§ Description of the task
Only a number is expected: how many lines in these records mention the word "hand"?

[Dataset excerpts]

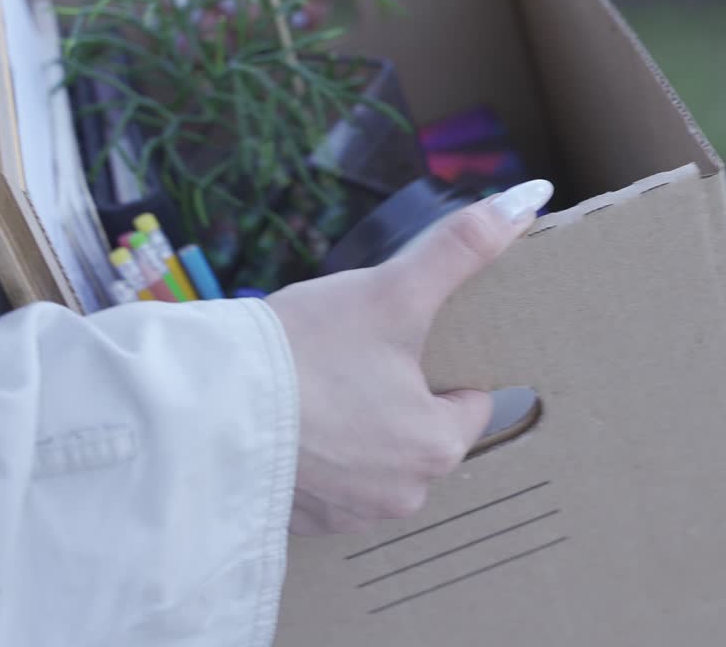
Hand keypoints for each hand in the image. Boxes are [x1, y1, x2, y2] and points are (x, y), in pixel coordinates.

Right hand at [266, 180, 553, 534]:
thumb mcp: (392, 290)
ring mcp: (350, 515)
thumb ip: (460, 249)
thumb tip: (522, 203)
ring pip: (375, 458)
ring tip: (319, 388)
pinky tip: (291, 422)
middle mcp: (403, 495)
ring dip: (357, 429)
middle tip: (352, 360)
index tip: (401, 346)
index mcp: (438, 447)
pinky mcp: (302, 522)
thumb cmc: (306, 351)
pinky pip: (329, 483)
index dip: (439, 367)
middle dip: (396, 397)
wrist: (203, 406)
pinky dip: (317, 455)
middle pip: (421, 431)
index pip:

§ Output for this exercise
2